Akşam yemekle beraber yiyeceğiniz yoğurt, içerdiği yüksek kalsiyumla metabolizmanızı çalıştıracaktır.
Beslenmemizde mutlaka olması gereken besinlerse sebze-meyvenin yanı sıra yağlı tohumlar, kuru baklagiller, zeytinyağı ve yoğurt... Akşam yemekle beraber yiyeceğiniz yoğurt, içerdiği yüksek kalsiyumla metabolizmanızı çalıştıracaktır. İçerdiği yüksek laktik asit nedeniyle de daha rahat uyumanızı sağlayacaktır.

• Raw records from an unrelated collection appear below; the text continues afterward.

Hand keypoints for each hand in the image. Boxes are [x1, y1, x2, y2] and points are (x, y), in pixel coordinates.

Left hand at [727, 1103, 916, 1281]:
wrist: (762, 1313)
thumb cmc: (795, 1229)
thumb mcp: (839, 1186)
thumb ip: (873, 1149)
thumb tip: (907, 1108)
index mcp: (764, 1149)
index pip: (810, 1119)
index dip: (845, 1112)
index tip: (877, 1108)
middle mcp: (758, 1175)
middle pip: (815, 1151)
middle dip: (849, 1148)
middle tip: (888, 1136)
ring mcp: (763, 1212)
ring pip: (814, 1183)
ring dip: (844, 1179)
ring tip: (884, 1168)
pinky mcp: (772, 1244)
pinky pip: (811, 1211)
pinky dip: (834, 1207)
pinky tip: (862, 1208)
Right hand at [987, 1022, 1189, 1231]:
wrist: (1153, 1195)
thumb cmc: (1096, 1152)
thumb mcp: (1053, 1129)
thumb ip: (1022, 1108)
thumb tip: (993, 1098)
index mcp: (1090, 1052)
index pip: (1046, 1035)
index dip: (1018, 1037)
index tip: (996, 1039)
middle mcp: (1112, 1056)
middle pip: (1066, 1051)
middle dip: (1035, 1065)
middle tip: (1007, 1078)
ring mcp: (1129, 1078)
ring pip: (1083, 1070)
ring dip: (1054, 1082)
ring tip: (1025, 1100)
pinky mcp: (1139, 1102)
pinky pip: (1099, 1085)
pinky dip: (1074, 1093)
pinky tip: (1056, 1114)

Kuru baklagillerse protein, demir ve mineral açısından çok zengin; metabolizmayı çalıştırıyorlar. İçerdikleri lif oranı çok yüksek olduğu için kişiyi tok tutup iştah kontrolü de sağlıyorlar.
Gördüğünüz gibi, sağlıklı beslenmeye başlamak o kadar zor değil... Vücudumuzu iyi dinlemek, neye ihtiyacımız olduğunu bilmek gerek. Bu konuyu konuşurken genelde “Diyete girmiş gibi hissetmemek için ne yapmalıyız” diye sorarlar. Önümüzdeki hafta bu konudan bahsedeceğim; kalorisi düşük ama bir o kadar lezzetli tarifler vereceğim.
Hiç ekmek yemeden de yağlı bir salata yiyerek 4-5 dilim ekmek yemiş olursunuz, aman dikkat!